DOCUMENT SEGMENT:
····················
You are now reading: Haulout. A Short Epic from Berlinale
2. 12. 2022

Haulout. A Short Epic from Berlinale

Author: Vojtěch Novotný

Of the short films screened in the Berlinale Shorts section at the 2022 Berlinale, the most remarkable were two seemingly very disparate films. Haulout, a documentary film examining different modes of research in Siberia, by the sibling team Evgenia Arbugaeva and Maxim Arbugaev, and the Jury Prize winner, the psychological drama Sunday Morning by Bruno Ribeiro that will be discussed in a separate text. 


Chukotka adventure

Siblings and filmmakers Evgenia Arbugaeva and Maxim Arbugaev come from Tiksi, a small Yakut town with a population of 5000, located more than 4300 kilometers from Moscow in the Arctic region, i.e., north of the Arctic Circle. The territory also includes parts of the Chukchi peninsula, the location of their first movie.

Their affinity with the environment is obvious and, as a result, the movie looks very attractive. Conscious of the charm of their native land, the Arbugaevs capture breath-taking nature scenery in a carefully planned narrative structure that is close to fiction storytelling. This is the case especially in tension building and viewer expectations, development of identification with a vaguely unspecified protagonist, and the final climax that in retrospect colors everything that happened up to that point.

The movie also involves a strong element of surprise, which is quite unusual in documentary films. Regardless of the narrative style, the filmmakers put even more emphasis on the mystery by revealing just the bare minimum of information about their film, whether it be a poster, film stills, a trailer or a brief synopsis, such as: “Follows a man waiting in his hut in the desolate expanse of the Russian Arctic. He is holding out in order to observe a natural event that occurs here, every year, but ocean warming is taking its toll.”

Without revealing the surprise, it is unfortunately impossible to write anything more substantial about the film so let me say that before reading the following text, you should definitely watch Haulout first.

Documentary or drama?

People don’t seem to belong here: coast without vegetation, a rusty abandoned shipwreck, miserable weather, howling wind and the loud roaring of the icy sea. The intense atmosphere of an inhospitable place introduced as “Chukotka, the Siberian Arctic.” A man suddenly appears from behind the shipwreck. Framed in wide shots, he looks tiny in contrast to the scenery around; this also hints at the main theme of the movie, being versus nature.

An unknown man wanders through the desolate landscape with no apparent goal.  Then he records the following voice message: “September 7. Dense fog, I can't see them yet.” This seemingly inconspicuous moment quickly grabs the viewer’s attention and, because of the (non-)events up to this point, raises viewer expectations. What’s he waiting for? A classic narrative hook that fuels our interest in what comes next. And since almost all the shots are flawlessly composed (directed), the movie looks almost like fiction.
····················
EXTRACTED DATA:
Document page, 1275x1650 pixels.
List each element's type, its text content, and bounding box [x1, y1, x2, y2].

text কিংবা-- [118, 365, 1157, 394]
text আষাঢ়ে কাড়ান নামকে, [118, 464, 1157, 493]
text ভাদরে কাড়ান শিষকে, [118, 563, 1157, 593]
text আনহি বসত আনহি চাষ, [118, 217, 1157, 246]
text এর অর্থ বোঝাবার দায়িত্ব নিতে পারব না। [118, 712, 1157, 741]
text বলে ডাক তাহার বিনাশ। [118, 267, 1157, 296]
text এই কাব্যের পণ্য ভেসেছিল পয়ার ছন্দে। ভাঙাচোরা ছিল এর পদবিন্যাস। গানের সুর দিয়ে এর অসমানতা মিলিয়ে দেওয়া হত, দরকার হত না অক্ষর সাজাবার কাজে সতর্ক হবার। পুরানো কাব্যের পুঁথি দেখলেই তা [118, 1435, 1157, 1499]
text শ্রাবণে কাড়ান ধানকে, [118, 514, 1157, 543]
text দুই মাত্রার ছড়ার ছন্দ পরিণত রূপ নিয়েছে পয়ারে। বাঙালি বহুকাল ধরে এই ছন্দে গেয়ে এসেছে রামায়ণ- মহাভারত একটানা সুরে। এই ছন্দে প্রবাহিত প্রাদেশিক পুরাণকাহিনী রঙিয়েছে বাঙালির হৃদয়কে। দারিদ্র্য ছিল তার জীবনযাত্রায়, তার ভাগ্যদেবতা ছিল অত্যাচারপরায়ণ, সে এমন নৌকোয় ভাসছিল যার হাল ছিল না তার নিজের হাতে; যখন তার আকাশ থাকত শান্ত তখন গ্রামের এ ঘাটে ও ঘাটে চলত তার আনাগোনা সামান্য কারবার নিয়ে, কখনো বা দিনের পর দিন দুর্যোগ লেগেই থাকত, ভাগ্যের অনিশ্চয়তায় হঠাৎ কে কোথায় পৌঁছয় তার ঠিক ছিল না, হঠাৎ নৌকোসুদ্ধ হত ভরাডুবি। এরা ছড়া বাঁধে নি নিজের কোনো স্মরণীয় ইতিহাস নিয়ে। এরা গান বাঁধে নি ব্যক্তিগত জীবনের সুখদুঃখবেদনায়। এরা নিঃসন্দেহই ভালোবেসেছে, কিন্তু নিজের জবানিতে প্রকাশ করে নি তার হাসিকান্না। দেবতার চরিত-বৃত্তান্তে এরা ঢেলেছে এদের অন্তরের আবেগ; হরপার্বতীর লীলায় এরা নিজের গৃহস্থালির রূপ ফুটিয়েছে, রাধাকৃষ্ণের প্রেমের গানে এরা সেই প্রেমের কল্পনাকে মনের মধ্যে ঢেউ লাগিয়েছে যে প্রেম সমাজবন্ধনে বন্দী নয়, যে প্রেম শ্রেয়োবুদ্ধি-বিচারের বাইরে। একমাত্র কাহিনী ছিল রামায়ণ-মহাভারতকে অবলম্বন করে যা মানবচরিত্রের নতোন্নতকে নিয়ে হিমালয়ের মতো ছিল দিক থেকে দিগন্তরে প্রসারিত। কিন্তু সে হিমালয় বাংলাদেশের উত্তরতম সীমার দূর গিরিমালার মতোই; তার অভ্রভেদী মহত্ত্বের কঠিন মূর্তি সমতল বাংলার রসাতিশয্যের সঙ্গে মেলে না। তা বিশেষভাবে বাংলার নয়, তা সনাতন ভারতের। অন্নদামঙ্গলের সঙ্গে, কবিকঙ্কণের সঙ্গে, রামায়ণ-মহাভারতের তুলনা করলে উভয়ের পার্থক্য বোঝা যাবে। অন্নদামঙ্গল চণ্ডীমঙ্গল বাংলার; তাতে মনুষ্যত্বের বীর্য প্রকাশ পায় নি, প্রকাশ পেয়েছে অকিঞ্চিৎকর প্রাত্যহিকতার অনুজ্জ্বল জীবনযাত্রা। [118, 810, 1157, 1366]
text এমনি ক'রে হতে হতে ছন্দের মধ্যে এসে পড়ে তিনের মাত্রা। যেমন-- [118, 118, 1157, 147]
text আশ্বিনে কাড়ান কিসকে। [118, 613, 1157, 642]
····················
TASK REQUIREMENTS:
a – In the Haulout review, what town do the sibling filmmakers come from?
b – From the Haulout review, reproduce the passage that starts with the words containing "Siblings and filmmakers" and ends with "to that point.".

SET OF ANSWERS:
a – They come from Tiksi, a small Yakut town north of the Arctic Circle.

b –
Siblings and filmmakers Evgenia Arbugaeva and Maxim Arbugaev come from Tiksi, a small Yakut town with a population of 5000, located more than 4300 kilometers from Moscow in the Arctic region, i.e., north of the Arctic Circle. The territory also includes parts of the Chukchi peninsula, the location of their first movie.

Their affinity with the environment is obvious and, as a result, the movie looks very attractive. Conscious of the charm of their native land, the Arbugaevs capture breath-taking nature scenery in a carefully planned narrative structure that is close to fiction storytelling. This is the case especially in tension building and viewer expectations, development of identification with a vaguely unspecified protagonist, and the final climax that in retrospect colors everything that happened up to that point.